Kathmann stellte gleich zu Beginn klar, dass er das Mehrzweckzentrum nicht verhindern wolle, sondern lediglich Fakten präsentiere. Das Areal befindet sich in einem HQ100-Gebiet. Das bedeutet, dass es einmal in 100 Jahren zu einem Hochwasser kommen kann. Wann genau dies eintreten wird, könne man jedoch nicht vorhersagen, sagte Kathmann und betonte außerdem: „Einen hundertprozentigen Hochwasserschutz kriegen wir eigentlich nicht hin.“
Eine Gefahr von Hochwasser sei das Eindringen von Grund- und Oberflächenwasser in Häuser. Dieses könne nicht nur etwa durch geöffnete Fenster eindringen, sondern auch durch Kellerwände oder Rohre. Auch durch die Kanalisation kann Rückstauwasser in ein Haus eindringen. Je höher das Wasser, desto mehr Druck lastet zudem auf einem Gebäude, wodurch es auch zu Bewegungen im Boden kommen kann.
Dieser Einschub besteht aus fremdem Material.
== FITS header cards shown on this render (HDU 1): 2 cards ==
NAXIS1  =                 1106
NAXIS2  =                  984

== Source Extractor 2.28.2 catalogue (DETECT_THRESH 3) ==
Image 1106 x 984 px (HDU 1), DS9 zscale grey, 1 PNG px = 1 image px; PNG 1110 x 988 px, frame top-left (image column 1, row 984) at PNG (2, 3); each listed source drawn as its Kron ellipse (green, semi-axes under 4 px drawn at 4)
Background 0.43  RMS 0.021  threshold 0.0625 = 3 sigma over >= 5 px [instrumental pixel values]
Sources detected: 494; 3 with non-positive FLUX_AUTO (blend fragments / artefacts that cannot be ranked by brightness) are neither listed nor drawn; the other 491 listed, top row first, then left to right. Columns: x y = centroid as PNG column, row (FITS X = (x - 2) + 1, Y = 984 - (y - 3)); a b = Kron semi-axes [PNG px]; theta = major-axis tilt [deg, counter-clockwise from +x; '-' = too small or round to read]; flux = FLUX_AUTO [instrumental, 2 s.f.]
Um Gebäude ans Hochwasser anzupassen, gibt es laut Kathmann drei Bauweisen: widerstehen, nachgeben oder ausweichen. Soll ein Gebäude widerstehen, kann es zum Beispiel auf einer Warft – einer erhöhten, soliden Grundfläche – gebaut werden. Nachteil: „Die Warft schützt nur sich selbst“, erklärte Kathmann. Das Gebäude liegt zwar höher, ist aber nicht gänzlich vor Hochwasser geschützt. Bei einer nachgebenden Bauweise lässt man das Gebäude beispielsweise mit dem Wasser durchfluten und reinigt es danach. Diese durchflutete Bauweise sei zwar am einfachsten, sagte Kathmann, aber nicht für alle Bauten geeignet. Soll ein Gebäude wiederum ausweichen, gibt es zum Beispiel die Shuttle-Bauweise, die eher in den USA genutzt werde, so Kathmann. Hierbei werden Häuser auf Räder gestellt und versetzt. Dabei sind auch Hybridbauweisen aus verschiedenen solcher Varianten möglich.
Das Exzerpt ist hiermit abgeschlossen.